## To do
From the data below, repeat exactly the lines from the line with "thumb mcp: (429, 466)" to the line with "ring pip: (322, 363)", both included.

## Collected data
##############################

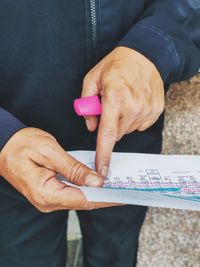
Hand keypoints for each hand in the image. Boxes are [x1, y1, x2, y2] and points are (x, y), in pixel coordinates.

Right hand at [0, 128, 116, 211]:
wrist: (3, 145)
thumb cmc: (21, 145)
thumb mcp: (49, 151)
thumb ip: (73, 168)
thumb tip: (96, 181)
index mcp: (46, 193)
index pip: (84, 199)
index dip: (106, 197)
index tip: (124, 194)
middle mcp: (47, 201)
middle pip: (83, 201)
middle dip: (105, 195)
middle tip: (126, 188)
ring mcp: (47, 199)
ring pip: (79, 198)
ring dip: (97, 192)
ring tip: (116, 185)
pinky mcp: (48, 193)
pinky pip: (72, 193)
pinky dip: (86, 188)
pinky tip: (97, 182)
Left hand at [82, 47, 164, 176]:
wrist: (145, 56)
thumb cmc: (117, 66)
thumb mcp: (92, 78)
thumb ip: (87, 104)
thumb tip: (92, 127)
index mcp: (115, 98)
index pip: (107, 134)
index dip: (103, 154)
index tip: (102, 170)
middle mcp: (133, 107)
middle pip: (116, 134)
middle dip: (109, 124)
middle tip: (110, 106)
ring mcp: (147, 110)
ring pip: (127, 130)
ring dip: (121, 121)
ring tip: (123, 101)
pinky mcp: (155, 111)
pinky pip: (139, 125)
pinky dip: (132, 119)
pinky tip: (133, 104)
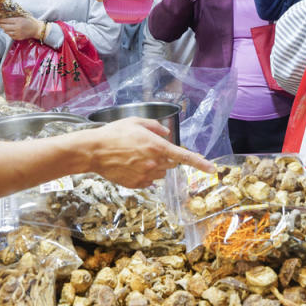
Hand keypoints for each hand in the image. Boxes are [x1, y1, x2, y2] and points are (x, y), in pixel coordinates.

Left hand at [0, 16, 43, 40]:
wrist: (37, 29)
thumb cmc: (30, 21)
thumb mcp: (23, 16)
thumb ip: (15, 16)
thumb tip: (6, 15)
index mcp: (18, 20)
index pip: (6, 20)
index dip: (0, 20)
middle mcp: (17, 27)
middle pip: (5, 26)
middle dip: (0, 25)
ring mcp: (18, 33)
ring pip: (6, 32)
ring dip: (4, 29)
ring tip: (4, 27)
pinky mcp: (18, 37)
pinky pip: (10, 36)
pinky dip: (9, 33)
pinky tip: (10, 31)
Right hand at [86, 117, 215, 187]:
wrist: (94, 151)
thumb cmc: (114, 133)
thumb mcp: (136, 121)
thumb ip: (155, 126)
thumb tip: (166, 133)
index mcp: (157, 146)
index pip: (184, 157)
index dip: (200, 163)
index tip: (212, 169)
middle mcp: (154, 163)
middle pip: (171, 164)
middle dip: (165, 157)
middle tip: (148, 149)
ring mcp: (145, 175)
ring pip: (161, 173)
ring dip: (156, 166)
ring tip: (137, 157)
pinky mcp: (136, 184)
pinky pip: (149, 181)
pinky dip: (145, 174)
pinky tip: (132, 165)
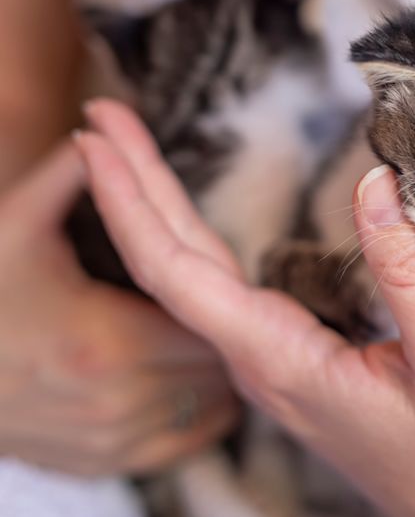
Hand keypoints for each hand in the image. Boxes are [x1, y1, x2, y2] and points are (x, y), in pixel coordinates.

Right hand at [0, 141, 238, 475]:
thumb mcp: (12, 230)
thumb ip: (62, 180)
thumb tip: (98, 130)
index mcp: (107, 342)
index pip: (208, 321)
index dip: (216, 297)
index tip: (209, 279)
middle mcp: (119, 400)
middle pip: (214, 363)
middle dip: (216, 331)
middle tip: (206, 303)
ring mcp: (113, 440)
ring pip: (208, 404)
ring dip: (211, 370)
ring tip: (194, 334)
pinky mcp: (105, 463)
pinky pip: (185, 442)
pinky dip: (196, 412)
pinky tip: (184, 380)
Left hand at [76, 99, 414, 516]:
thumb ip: (411, 270)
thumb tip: (376, 182)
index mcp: (282, 362)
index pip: (178, 273)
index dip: (132, 200)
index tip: (96, 139)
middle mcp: (263, 364)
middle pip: (173, 268)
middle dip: (130, 189)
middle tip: (100, 120)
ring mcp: (278, 367)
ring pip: (196, 281)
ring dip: (159, 213)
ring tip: (132, 156)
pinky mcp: (301, 364)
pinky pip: (228, 295)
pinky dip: (198, 245)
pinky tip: (194, 226)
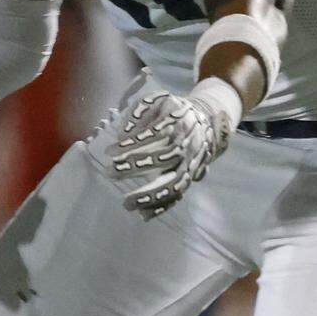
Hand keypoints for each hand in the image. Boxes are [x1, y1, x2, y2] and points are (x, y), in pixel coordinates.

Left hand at [106, 88, 231, 219]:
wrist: (206, 120)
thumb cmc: (173, 110)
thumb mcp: (158, 100)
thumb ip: (140, 113)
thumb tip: (122, 133)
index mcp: (178, 122)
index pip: (154, 134)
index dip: (132, 144)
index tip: (109, 152)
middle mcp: (187, 145)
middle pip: (162, 159)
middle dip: (135, 167)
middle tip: (110, 173)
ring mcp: (190, 164)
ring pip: (173, 183)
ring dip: (151, 195)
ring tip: (127, 204)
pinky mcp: (190, 178)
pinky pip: (178, 196)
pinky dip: (162, 207)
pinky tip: (144, 215)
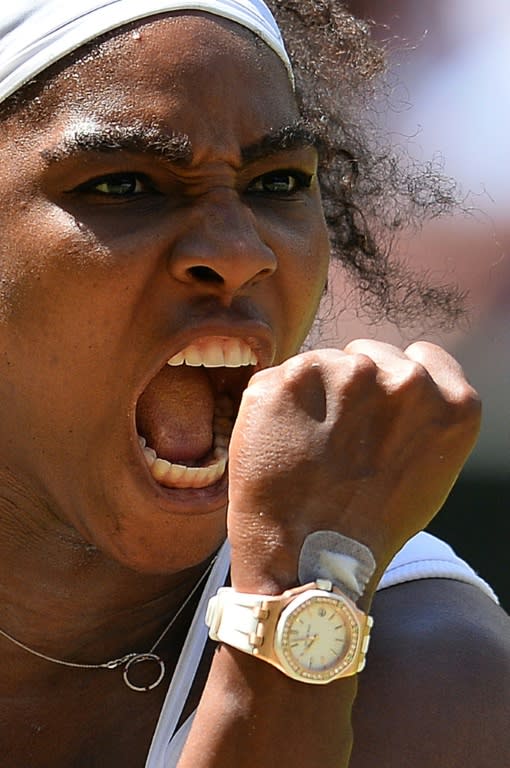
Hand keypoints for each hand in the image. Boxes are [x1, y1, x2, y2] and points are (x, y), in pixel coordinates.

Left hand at [227, 340, 480, 594]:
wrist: (309, 560)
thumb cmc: (370, 522)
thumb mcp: (429, 466)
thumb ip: (422, 411)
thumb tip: (394, 375)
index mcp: (450, 401)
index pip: (418, 356)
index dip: (392, 385)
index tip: (376, 417)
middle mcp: (404, 379)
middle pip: (367, 355)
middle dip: (351, 388)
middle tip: (339, 440)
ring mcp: (345, 374)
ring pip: (322, 363)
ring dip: (314, 394)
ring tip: (309, 447)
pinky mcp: (289, 380)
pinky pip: (280, 376)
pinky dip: (276, 404)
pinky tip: (282, 442)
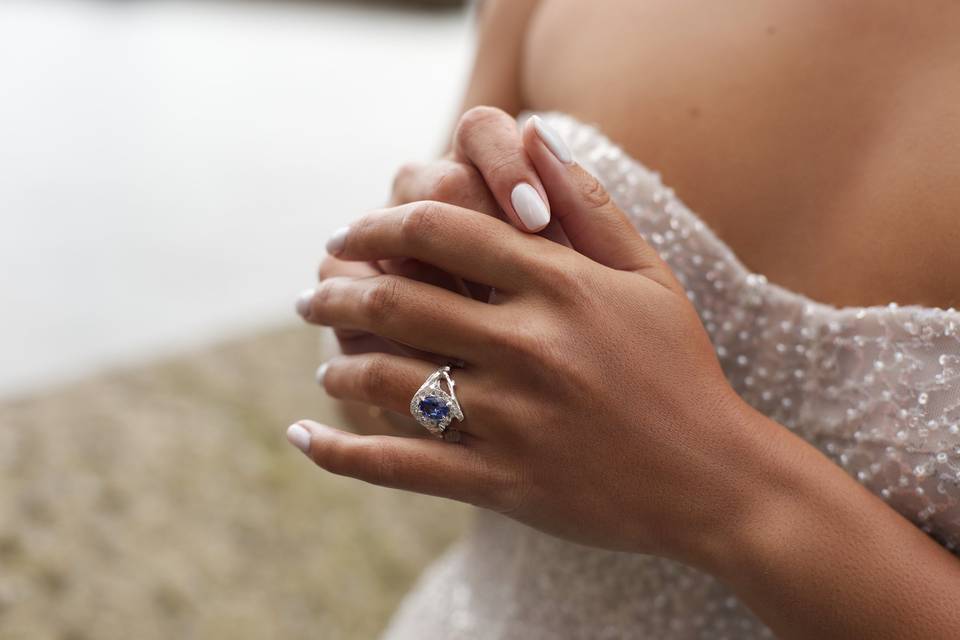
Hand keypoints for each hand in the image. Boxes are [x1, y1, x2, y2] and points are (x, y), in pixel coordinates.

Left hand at [290, 114, 768, 563]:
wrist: (717, 480)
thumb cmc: (681, 369)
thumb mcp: (650, 276)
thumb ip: (589, 206)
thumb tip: (538, 136)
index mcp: (560, 286)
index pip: (440, 230)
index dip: (377, 224)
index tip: (347, 234)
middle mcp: (529, 345)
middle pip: (396, 299)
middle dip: (335, 290)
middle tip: (310, 293)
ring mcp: (513, 417)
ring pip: (388, 378)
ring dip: (338, 363)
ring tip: (324, 361)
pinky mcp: (503, 481)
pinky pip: (399, 465)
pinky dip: (340, 451)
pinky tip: (303, 438)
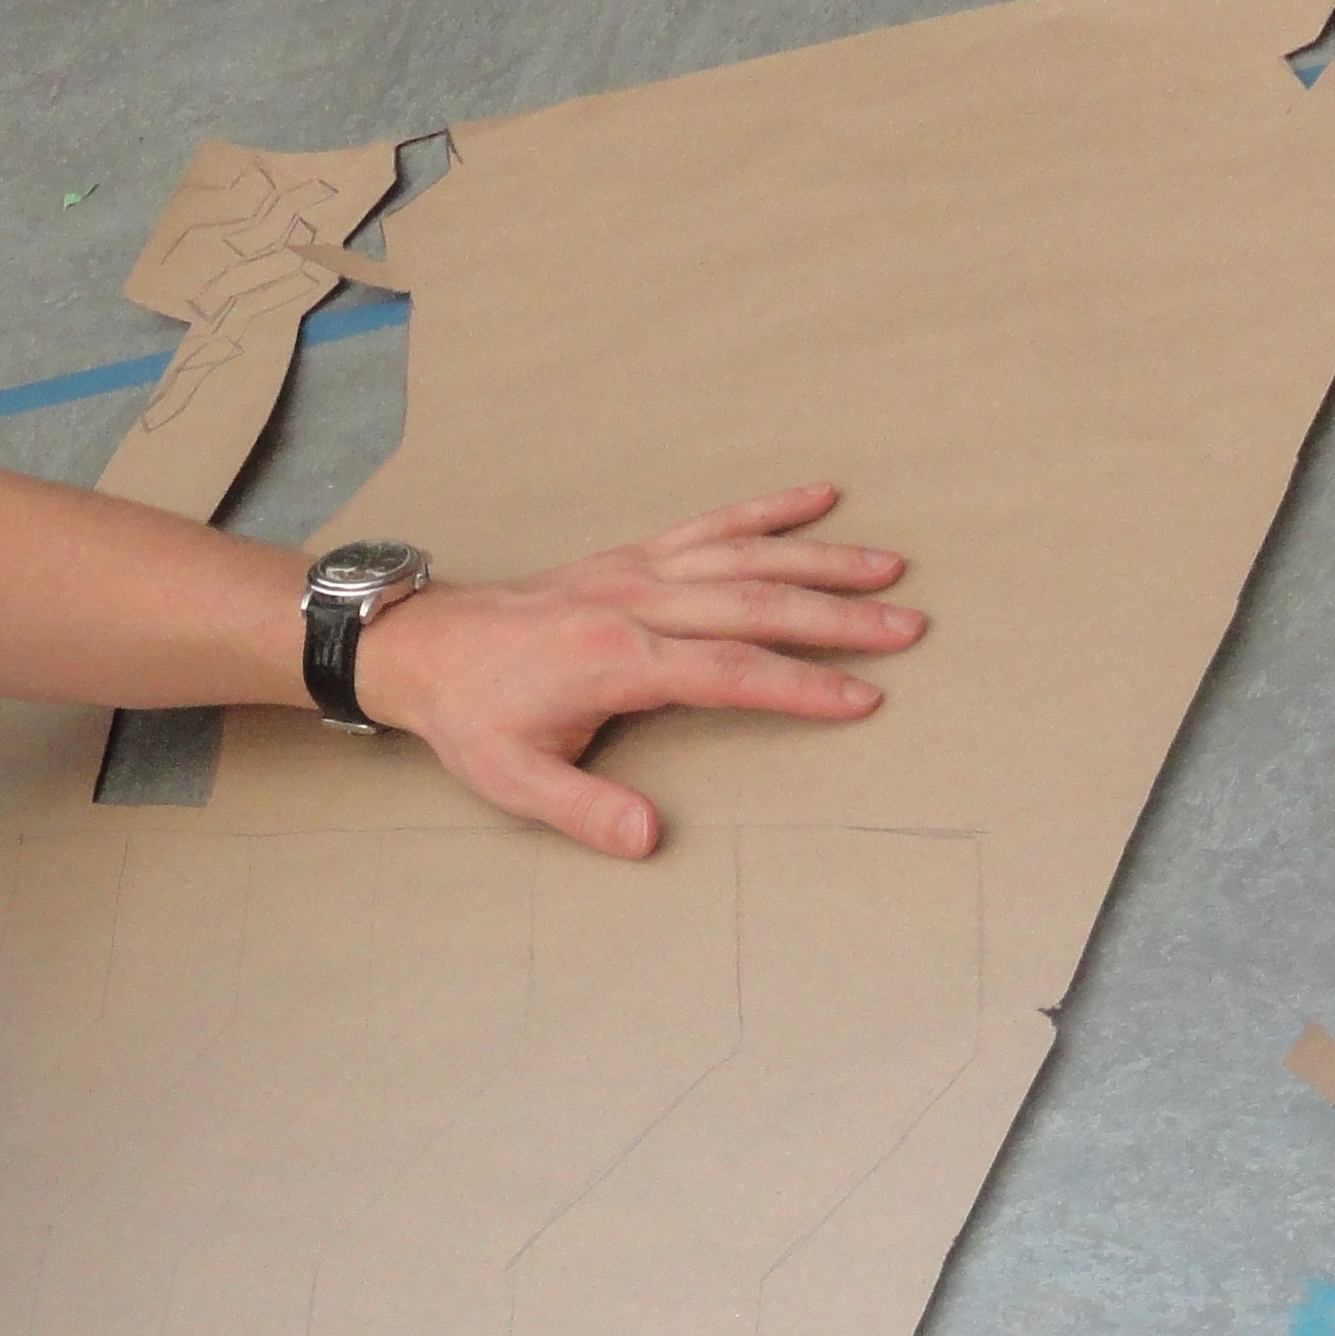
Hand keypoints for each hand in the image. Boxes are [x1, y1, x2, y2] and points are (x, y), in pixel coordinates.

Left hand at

##############################

## Completed exercise
thumb mcp: (429, 466)
thumb ip: (422, 411)
thumb tip: (394, 375)
index mcp: (450, 401)
index pip: (418, 356)
index dip: (392, 385)
index tip: (376, 417)
middle mcp: (404, 379)
middle pip: (367, 355)
middle dip: (351, 388)
middle tip: (339, 440)
ring mcp: (345, 374)
ring pip: (322, 363)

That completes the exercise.